Ecco, dunque, che per Forza Italia, in Campania e nei nostri territori, si apre una grande partita. Perché a queste latitudini il partito ha ottenuto percentuali ben al di sopra della media nazionale, ha saputo esprimere candidature di peso, ha dimostrato radicamento e dinamismo, ed oggi si avvia ad affrontare la fase della riorganizzazione territoriale in vista delle elezioni regionali. Che tuttavia, nel contesto dato, devono rappresentare una tappa fondamentale ma intermedia, in un percorso di crescita il cui orizzonte coincide necessariamente con le elezioni politiche.

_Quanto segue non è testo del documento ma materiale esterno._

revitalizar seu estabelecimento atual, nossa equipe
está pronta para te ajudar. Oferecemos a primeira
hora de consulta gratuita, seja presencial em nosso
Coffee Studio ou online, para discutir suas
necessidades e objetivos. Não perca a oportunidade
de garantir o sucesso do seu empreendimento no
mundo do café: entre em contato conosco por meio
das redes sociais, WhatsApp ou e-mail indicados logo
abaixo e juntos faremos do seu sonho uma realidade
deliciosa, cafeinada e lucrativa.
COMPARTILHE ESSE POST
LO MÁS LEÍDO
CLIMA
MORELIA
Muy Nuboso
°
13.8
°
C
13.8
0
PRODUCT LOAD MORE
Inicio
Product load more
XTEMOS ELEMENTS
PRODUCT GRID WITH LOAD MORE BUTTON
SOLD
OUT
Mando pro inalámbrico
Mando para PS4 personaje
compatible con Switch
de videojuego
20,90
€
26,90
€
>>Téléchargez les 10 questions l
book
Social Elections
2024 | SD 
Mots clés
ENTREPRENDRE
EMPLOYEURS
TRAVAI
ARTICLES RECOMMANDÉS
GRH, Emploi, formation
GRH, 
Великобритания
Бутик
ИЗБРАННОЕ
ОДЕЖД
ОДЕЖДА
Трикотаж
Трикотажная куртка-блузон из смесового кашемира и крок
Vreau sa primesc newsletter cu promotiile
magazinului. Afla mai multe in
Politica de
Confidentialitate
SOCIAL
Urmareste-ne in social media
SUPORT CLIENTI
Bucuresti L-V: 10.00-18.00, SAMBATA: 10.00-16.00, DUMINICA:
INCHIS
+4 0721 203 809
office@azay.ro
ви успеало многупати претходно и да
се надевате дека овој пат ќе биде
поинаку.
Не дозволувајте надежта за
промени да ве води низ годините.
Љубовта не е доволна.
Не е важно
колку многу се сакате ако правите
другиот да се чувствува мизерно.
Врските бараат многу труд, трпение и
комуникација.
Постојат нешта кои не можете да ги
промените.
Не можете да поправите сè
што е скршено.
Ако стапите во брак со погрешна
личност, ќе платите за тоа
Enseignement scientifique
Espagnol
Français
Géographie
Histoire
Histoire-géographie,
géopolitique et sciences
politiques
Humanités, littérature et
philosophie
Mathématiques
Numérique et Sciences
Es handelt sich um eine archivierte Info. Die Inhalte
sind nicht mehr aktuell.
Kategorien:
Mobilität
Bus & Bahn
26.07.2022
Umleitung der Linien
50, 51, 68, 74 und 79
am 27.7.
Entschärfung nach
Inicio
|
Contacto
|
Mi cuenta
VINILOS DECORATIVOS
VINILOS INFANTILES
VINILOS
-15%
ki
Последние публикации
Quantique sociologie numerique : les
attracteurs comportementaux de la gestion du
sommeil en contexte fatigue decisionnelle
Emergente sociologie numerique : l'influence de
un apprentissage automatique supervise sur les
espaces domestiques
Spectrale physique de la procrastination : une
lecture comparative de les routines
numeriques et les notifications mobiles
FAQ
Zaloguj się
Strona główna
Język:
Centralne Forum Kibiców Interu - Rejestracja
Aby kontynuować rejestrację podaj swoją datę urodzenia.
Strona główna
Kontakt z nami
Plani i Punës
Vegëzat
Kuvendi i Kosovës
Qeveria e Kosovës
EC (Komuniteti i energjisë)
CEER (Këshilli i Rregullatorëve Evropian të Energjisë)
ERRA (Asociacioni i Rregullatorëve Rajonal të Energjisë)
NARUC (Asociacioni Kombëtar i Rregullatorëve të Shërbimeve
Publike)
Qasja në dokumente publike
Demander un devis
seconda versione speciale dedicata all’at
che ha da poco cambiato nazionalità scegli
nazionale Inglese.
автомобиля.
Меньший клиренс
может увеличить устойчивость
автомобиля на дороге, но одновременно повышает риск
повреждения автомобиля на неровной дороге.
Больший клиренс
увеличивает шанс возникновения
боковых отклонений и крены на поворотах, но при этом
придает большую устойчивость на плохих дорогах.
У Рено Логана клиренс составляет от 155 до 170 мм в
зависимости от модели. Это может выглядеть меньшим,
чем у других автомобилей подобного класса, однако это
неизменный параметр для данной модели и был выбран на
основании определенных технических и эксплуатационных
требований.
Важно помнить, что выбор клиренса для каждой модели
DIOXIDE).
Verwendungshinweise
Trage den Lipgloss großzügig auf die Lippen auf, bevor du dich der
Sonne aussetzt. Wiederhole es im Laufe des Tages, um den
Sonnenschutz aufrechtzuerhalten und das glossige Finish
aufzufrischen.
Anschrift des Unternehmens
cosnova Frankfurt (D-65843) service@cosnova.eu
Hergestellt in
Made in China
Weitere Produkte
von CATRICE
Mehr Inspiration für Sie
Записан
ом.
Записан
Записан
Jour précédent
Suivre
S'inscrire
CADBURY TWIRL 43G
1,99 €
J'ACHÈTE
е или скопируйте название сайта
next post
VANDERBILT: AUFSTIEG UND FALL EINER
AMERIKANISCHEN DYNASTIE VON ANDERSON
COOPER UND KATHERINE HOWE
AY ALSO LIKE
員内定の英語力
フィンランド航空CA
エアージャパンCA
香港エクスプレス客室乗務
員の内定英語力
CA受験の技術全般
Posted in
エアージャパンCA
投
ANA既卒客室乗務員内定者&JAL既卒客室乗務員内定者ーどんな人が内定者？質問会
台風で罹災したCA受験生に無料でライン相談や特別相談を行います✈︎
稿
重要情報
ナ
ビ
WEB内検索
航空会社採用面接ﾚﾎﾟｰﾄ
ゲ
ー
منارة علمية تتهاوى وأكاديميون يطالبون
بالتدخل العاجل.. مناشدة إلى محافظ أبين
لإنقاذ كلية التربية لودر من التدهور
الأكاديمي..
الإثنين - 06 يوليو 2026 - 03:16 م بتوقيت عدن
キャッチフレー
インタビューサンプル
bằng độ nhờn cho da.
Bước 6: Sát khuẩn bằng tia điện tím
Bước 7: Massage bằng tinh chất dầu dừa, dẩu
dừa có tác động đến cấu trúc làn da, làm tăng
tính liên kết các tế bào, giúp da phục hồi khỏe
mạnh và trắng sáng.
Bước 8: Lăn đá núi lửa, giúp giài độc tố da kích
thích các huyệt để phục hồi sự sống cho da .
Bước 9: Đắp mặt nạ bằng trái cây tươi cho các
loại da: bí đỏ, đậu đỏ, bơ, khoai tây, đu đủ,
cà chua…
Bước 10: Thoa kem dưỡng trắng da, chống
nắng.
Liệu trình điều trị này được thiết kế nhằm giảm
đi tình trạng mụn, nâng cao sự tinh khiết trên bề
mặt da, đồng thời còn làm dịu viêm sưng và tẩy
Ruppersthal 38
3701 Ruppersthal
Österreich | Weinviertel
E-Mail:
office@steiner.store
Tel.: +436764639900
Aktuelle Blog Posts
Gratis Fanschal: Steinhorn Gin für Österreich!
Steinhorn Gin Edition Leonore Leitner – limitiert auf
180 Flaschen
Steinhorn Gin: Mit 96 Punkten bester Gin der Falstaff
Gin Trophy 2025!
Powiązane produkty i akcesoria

Se le regionali si tenessero domattina il centrodestra non avrebbe alcuna possibilità di vincere, a prescindere dal profilo del candidato alla Presidenza. L’ipotesi di una spaccatura del centrosinistra sul terzo mandato appare ormai superata e la partita referendaria sull’autonomia differenziata complica ulteriormente le cose. Manca ancora un anno e mezzo e tutto può ancora accadere ma la priorità, per Forza Italia, dovrebbe essere quella di recuperare centralità, di allargare la propria capacità di rappresentanza negli enti locali, di assumere la responsabilità di un’azione politica volta a dettare l’agenda del centrodestra sui territori, per puntare al migliore risultato possibile alle regionali, ma soprattutto per accompagnare il percorso di riposizionamento sul piano nazionale in ossequio alle coordinate definite da Marina Berlusconi. La partita di Forza Italia è quella della rigenerazione del centrodestra in chiave liberale, una partita che in Campania il partito può giocare meglio che altrove. Allungando l’orizzonte al 2027.